### [INPUT MATERIAL]
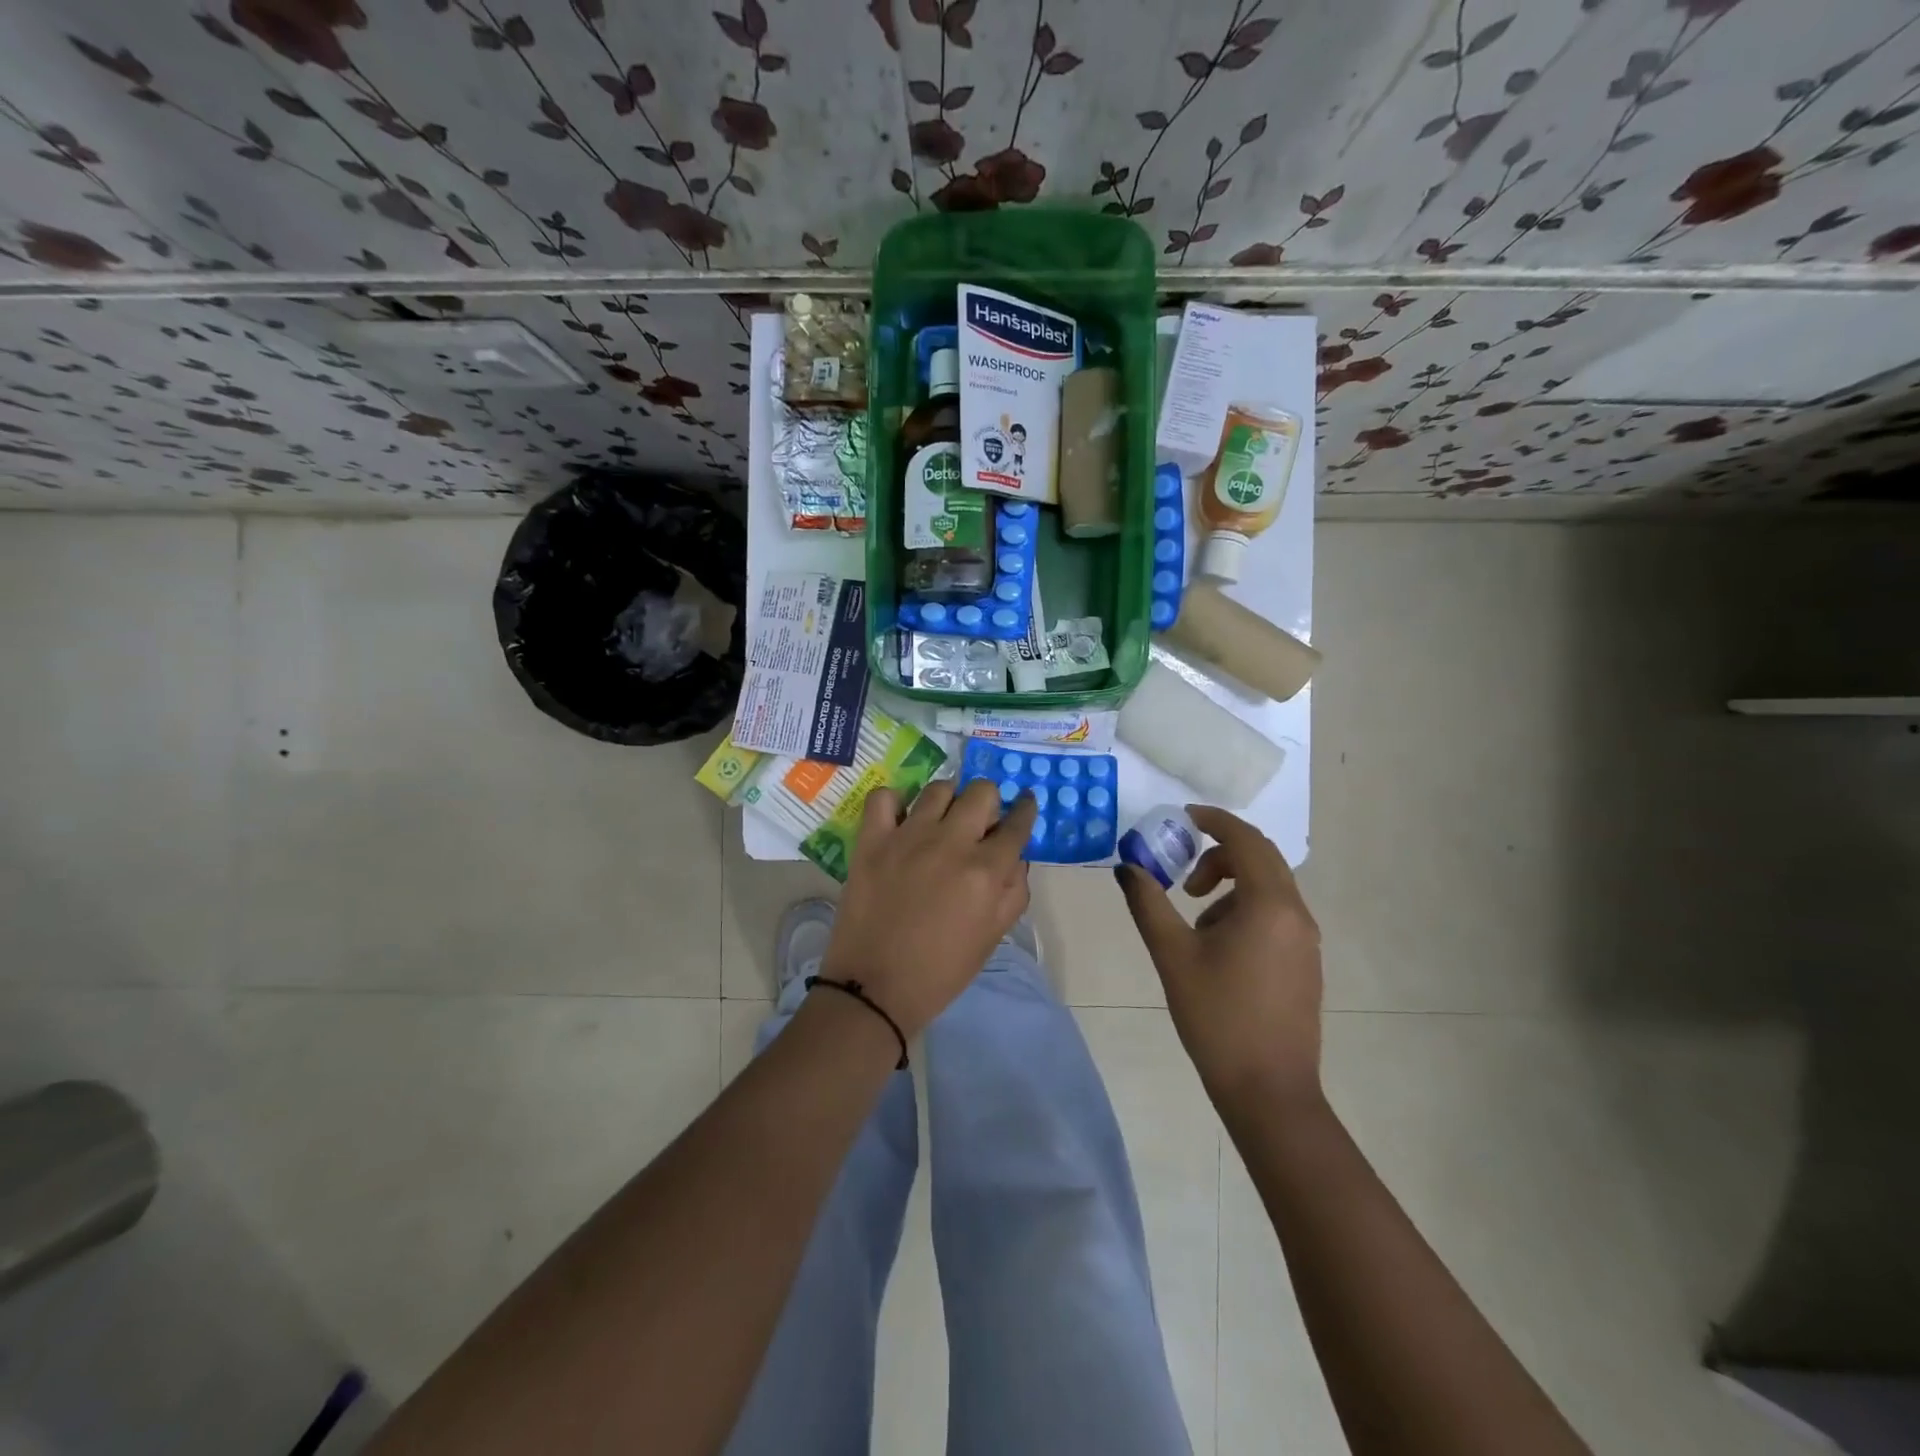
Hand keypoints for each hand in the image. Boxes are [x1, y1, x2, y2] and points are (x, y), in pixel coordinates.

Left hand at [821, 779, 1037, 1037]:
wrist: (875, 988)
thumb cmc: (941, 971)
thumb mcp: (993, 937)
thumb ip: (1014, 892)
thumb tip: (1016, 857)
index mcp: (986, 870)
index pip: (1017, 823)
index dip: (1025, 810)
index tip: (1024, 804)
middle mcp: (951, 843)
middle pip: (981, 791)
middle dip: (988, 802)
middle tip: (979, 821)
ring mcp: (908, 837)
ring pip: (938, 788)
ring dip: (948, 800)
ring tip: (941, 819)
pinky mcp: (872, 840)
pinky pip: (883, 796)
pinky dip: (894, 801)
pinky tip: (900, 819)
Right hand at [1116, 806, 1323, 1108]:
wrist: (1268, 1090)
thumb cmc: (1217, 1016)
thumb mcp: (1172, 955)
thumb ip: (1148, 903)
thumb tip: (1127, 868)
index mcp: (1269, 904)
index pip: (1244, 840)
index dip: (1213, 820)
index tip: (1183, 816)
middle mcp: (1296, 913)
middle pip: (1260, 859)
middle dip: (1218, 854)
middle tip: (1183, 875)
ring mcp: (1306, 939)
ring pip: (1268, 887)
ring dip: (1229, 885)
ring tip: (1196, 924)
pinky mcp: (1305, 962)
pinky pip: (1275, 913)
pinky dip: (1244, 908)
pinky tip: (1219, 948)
==
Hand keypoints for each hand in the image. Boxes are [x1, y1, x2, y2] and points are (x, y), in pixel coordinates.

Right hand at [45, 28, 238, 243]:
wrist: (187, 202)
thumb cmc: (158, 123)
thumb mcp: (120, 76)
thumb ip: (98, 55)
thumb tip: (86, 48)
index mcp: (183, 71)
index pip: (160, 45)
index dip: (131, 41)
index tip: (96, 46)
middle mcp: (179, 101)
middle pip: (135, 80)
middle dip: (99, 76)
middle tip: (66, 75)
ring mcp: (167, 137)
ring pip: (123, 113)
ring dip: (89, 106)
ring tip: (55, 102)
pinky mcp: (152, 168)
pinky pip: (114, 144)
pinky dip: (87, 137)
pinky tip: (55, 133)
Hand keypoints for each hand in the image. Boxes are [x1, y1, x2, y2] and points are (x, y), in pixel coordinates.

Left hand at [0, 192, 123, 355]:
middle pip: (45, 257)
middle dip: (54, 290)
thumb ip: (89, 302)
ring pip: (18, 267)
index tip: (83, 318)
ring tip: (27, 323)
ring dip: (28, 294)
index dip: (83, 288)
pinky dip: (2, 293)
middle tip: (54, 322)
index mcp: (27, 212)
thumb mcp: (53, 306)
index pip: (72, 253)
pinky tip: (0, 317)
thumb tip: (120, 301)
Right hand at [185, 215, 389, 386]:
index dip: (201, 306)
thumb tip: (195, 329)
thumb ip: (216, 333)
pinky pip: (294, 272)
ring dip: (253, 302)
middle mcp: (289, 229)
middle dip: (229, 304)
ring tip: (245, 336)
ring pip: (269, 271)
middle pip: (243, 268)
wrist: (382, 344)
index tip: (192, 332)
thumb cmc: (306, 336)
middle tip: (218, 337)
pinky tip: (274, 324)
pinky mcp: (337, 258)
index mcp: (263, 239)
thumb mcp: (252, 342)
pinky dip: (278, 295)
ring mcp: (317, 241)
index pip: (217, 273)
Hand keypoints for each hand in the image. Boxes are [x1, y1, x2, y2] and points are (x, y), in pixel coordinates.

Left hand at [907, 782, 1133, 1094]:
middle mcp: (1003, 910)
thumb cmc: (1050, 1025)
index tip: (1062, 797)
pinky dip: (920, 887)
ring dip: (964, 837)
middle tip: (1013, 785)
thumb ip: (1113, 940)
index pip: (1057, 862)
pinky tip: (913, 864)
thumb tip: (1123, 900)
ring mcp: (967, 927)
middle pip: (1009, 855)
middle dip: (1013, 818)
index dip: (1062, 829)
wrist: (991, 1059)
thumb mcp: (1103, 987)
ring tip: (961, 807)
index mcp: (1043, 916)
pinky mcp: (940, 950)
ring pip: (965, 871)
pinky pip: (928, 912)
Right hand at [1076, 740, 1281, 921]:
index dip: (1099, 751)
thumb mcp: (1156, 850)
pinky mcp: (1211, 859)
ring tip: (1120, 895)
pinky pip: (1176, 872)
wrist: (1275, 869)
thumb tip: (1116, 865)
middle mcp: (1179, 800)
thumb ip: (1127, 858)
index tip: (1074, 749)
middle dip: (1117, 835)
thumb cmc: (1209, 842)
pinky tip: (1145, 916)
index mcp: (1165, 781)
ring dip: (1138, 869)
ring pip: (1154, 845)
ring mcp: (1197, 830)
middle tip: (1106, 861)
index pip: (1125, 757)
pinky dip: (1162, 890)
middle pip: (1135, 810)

### [ASSIGNED TASK]
Whichever lines of the records above hold the word "Left" should all be copied out.

### [WRITTEN RESPONSE]
Left hand at [821, 779, 1037, 1037]:
Left hand at [0, 192, 123, 355]:
Left hand at [907, 782, 1133, 1094]:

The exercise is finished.